Leadership has an impacton working life

Employees switch jobs for career advancement as well as due to bad leadership. Adults under the age of 40 living in Finland hope that the leadership culture will change in the future to be more humane, diverse, and equal.

According to the Leadership Barometer conducted by the Finnish Chamber of Commerce, the TYÖ2030 program and the Institute of Occupational Health, 36 percent of those who responded to the survey considered changing jobs.

Poorly managed organizations bear the greatest burden. Almost everyone, i.e. 90 percent of the respondents had encountered bad management in their working career. 64 percent of the respondents experienced negative effects to their well-being at work due to bad leadership. The biggest reasons for experiences of bad management were the manager's incompetence, communication problems, uneven distribution of resources, and a mismatch between the contribution at work and compensation for work.

- Better leadership is reflected in better well-being at work and better profitability of companies. The cost of bad leadership can be terrible from both a human and financial point of view, says Mari Männistö, chairman of the board of the Suomen Nuorkauppakamarit ry.

Leadership and Change

Only a fifth of the respondents were satisfied with how leadership is currently understood in Finnish working life.
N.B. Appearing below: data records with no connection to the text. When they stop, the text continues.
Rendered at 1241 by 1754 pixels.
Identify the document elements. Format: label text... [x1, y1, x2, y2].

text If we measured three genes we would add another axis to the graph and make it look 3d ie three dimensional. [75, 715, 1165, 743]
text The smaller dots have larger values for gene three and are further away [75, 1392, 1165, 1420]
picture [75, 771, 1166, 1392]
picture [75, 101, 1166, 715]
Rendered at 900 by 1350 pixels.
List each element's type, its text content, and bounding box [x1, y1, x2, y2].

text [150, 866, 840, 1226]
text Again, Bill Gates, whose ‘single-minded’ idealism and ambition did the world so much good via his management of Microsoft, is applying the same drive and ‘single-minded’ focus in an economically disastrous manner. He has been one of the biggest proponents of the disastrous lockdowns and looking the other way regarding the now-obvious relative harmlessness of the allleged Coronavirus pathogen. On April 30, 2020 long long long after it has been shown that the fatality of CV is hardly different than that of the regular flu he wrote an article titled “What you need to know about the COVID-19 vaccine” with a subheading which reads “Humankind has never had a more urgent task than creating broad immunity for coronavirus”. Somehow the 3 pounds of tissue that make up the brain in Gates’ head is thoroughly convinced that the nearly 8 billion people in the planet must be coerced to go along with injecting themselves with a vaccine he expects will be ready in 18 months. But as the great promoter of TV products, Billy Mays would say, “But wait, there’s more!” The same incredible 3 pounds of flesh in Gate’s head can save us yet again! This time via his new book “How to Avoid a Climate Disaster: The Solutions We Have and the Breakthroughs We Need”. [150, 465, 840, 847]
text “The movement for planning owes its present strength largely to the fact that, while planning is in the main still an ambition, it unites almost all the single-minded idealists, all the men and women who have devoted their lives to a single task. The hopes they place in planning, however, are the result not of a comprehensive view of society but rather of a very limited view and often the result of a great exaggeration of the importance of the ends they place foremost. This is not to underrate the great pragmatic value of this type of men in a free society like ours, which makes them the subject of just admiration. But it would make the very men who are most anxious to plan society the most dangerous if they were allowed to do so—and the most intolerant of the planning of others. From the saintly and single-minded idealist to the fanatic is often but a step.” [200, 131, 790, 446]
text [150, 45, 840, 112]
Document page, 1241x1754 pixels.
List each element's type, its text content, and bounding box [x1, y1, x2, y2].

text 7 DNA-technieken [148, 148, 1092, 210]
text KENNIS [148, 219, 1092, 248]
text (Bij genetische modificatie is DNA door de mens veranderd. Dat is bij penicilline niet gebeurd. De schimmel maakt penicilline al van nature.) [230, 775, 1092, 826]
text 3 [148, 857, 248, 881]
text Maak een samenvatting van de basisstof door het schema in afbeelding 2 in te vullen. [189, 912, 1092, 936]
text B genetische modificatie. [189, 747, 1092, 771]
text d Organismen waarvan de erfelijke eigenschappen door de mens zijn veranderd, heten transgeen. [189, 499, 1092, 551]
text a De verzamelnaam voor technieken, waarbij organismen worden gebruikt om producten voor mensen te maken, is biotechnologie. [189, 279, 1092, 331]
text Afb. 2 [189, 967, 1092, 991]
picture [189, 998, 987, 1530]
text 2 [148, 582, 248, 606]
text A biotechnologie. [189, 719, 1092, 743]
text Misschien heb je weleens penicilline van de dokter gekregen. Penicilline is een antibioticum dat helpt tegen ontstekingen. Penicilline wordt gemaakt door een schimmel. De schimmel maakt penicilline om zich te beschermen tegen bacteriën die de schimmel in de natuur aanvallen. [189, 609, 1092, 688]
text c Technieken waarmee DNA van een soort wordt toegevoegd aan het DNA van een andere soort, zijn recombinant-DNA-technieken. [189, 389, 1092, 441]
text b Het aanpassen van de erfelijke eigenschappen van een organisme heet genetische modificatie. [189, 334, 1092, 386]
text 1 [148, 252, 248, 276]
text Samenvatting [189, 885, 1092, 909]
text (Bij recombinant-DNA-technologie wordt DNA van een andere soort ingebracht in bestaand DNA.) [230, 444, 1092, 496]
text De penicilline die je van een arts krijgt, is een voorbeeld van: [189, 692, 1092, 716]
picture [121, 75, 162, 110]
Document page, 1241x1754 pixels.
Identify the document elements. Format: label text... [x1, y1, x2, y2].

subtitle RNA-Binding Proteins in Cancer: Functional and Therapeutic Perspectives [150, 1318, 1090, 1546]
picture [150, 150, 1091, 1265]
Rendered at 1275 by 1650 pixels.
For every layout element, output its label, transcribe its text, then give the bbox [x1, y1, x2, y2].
In the future, competency in change management will be needed from the manager, and the importance of responsibility will be emphasized. Forces that will shape leadership in the future include workplace independence, digitalization, responsibility, and meaningfulness of work.
- How can we make decisions about the future of working life if we don't know what the young, future leaders think? In the TYÖ2030 program, together with young people, we want to promote leadership that increases well-being and that supports us in the transformation of work and the related reform needs. The leadership barometer is a great opportunity to support the multi-voiced discussion related to leadership and to monitor the change related to it, saysTYÖ2030 program director Sanna Kulmala.

The aim of the Leadership Barometer study by Suomen Nuorkauppakamarit ry, the TYÖ2030 program and the Institute of Occupational Health was to find out what are the perceptions about leadership in companies, what kind of leadership young people want, and to look for silent signals about what kind of management and organizational models Finnish companies can use to succeed globally in the future. 973 adults under the age of 40 responded to the leadership barometer.